DraftKings is bullish on new exchange, but questions remain on fee generation
DraftKings launched a new market-making division last week at a propitious time for prediction markets in general.
While the NFL regular season is still months away, the rollout of DraftKings’ proprietary prediction market exchange, DKeX, coincided with another significant event, the World Cup knockout stage. Bolstered by advanced pricing and algorithmic modelling, DraftKings is expanding its prediction market offering through the new internal market-making unit before the busy fall sports calendar begins again.
Given its army of data scientists and pricing expertise, DraftKings CEO Jason Robins gushed during its first-quarter earnings call that the company should theoretically become one of the world’s top three market-makers in the space. Robins is pleased with DraftKings’ inroads over an initial testing period, one that coincides with a recent benchmark when its prediction market topped $3 billion in annualised consumer volume. He is further encouraged by the synergies that could be achieved by integrating DraftKings Predictions, its prediction market arm, into the company’s newly launched “super app”.
“DKeX provides a vertically integrated foundation for DraftKings Predictions, strengthening our prediction markets content and capabilities, giving us greater control over the technology that powers those offerings, and enabling us to move faster as we continue enhancing our unified app,” he wrote in a statement.
Still, the launch raises questions about whether DraftKings can capture enough in trading fees to offset the considerable investment into prediction markets in 2026. The company has already cautioned that the investment could generate category losses of up to $300 million this year, an amount some analysts have described as conservative.
Explaining the fee structure
Last December, DraftKings formally entered the prediction markets arms race with the launch of DraftKings Predictions, a platform regulated by the US Commodity Futures Trading Commission. However, DraftKings’ partnerships with the CME Group and subsequently Crypto.com deprived the company of a key revenue opportunity through trading fees. Companies that serve as market-makers collect exchange fees on the trading volume, while capitalising on the bid-ask spread for a certain security.
The vast majority of the industry’s top players generate revenue through trading fees, while several stragglers are working on launching market-making divisions of their own. Over the spring, in the days leading to the NCAA Final Four, Polymarket released a new fee structure for its maker-taker model. Kalshi, meanwhile, employs a parabolic formula aimed at maximising liquidity. Under the model, limit orders for market-makers cost roughly four times less than market orders for takers.
A market-maker is an institutional firm that places orders that do not execute immediately, as the orders rest on what’s known as an order book. Conversely, market-takers execute those trades immediately against existing orders to ensure that the trades are delivered with reasonable alacrity.
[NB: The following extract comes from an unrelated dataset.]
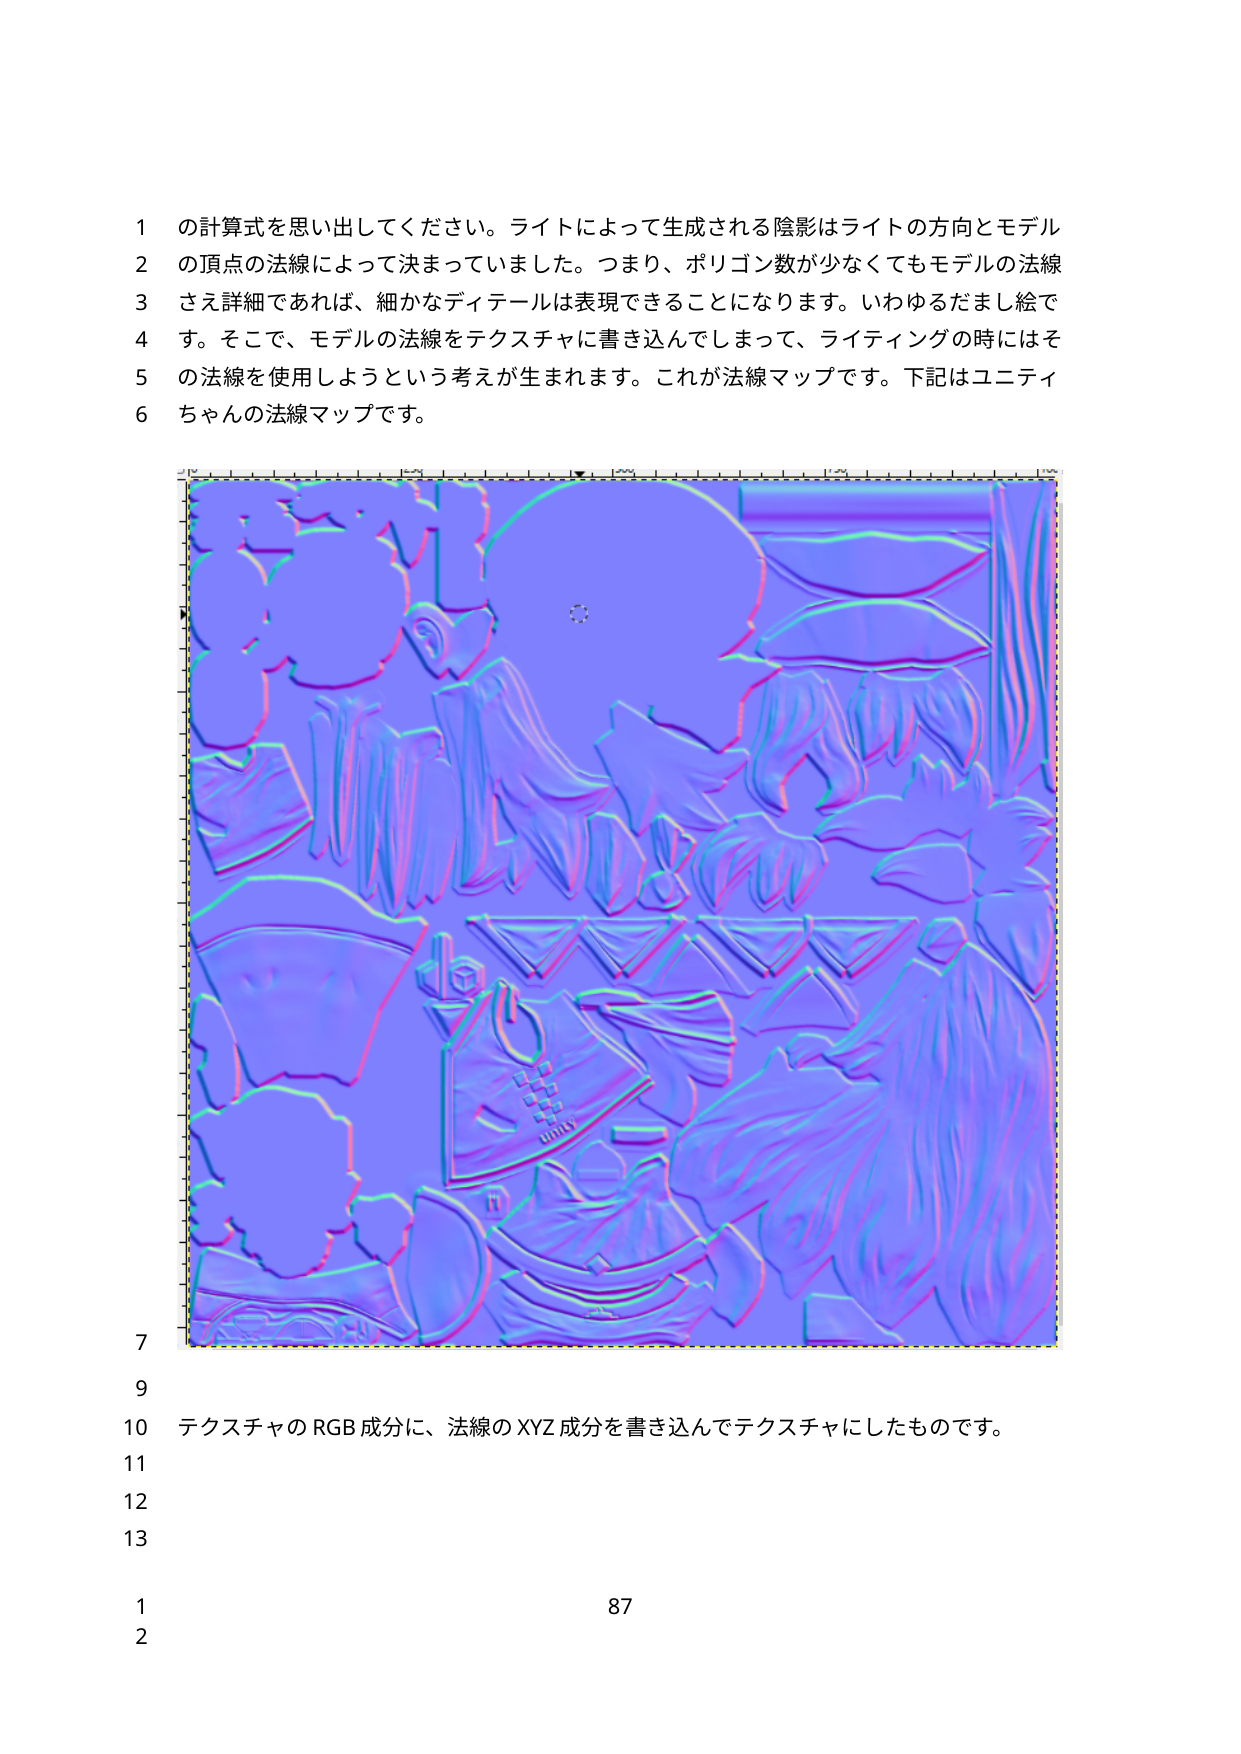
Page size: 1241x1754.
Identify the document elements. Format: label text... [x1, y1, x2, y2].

picture [177, 469, 1063, 1350]
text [177, 207, 1063, 432]
text テクスチャのRGB成分に、法線のXYZ成分を書き込んでテクスチャにしたものです。 [177, 1407, 1063, 1444]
The fee structure at DraftKings appears to be comparable to the one utilised at Kalshi.
Trading fees at DraftKings: Market-takers are assessed anywhere from $0.005 to $0.01 per contract, depending on the contract price.
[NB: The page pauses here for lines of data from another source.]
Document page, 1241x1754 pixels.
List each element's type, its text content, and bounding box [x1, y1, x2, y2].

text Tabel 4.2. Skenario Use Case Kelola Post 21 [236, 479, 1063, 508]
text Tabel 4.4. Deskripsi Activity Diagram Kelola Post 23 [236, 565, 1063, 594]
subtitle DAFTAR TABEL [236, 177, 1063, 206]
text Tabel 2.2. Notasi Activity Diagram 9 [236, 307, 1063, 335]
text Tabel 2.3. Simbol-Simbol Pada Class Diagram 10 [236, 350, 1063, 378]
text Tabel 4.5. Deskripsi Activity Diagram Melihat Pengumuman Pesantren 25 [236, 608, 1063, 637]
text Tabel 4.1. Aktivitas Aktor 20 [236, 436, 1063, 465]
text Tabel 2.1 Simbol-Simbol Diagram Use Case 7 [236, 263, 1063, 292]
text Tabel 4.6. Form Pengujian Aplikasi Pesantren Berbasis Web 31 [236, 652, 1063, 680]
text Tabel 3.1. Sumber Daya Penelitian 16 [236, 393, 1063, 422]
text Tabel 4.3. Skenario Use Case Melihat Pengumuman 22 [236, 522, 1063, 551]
- Contract price: $0.01 to $0.19: $0.01 per contract
- Contract price: $0.20 to $0.96: $0.02 per contract
- Price of the contract: $0.97 to $0.99: $0.01 per contract
- Maker fee: $0.0025 per contract
Stock moves
Following last week’s announcement, shares in DraftKings jumped 11% to approximately $27.59 per share. Despite the surge, DraftKings is still down considerably from post-Super Bowl levels in 2025 when it traded in the low $50s. Nevertheless, some analysts believe that DraftKings could be on the verge of a rebound spurred by the exchange.
Market-making is widely viewed as a highly attractive endeavour, Citizens analyst Jordan Bender wrote in a research note, with gross margins approaching 95%. The launch of the exchange business represents a meaningful opportunity for DraftKings to drive EBITDA over the long term, as Citizens models $243 million of total market-making revenue in 2027. While DraftKings has already forecasted a 2026 prediction market investment of $200 million-$300 million, Bank of America estimates that the losses could reach $550 million, according to Bloomberg.
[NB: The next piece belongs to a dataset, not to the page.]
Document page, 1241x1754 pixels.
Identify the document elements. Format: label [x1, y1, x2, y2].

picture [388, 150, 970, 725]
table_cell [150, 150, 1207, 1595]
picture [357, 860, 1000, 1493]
As the calendar turns to the second half of the year, analysts have described 2026 as a watershed year for prediction markets. Last week, Kalshi indicated that it is pursuing a new funding round that would assign a valuation to the company of $40 billion. Kalshi already received a $22 billion valuation earlier this year, which in itself doubled the one it received in 2025.
Soaring valuations across the space have also served as a catalyst for increased buzz on potential M&A activity. The introduction of vertically integrated platforms such as the new exchange from DraftKings have “set the stage” for increased M&A across exchanges, sportsbooks and consumer-facing firms, according to a Bernstein note published Monday.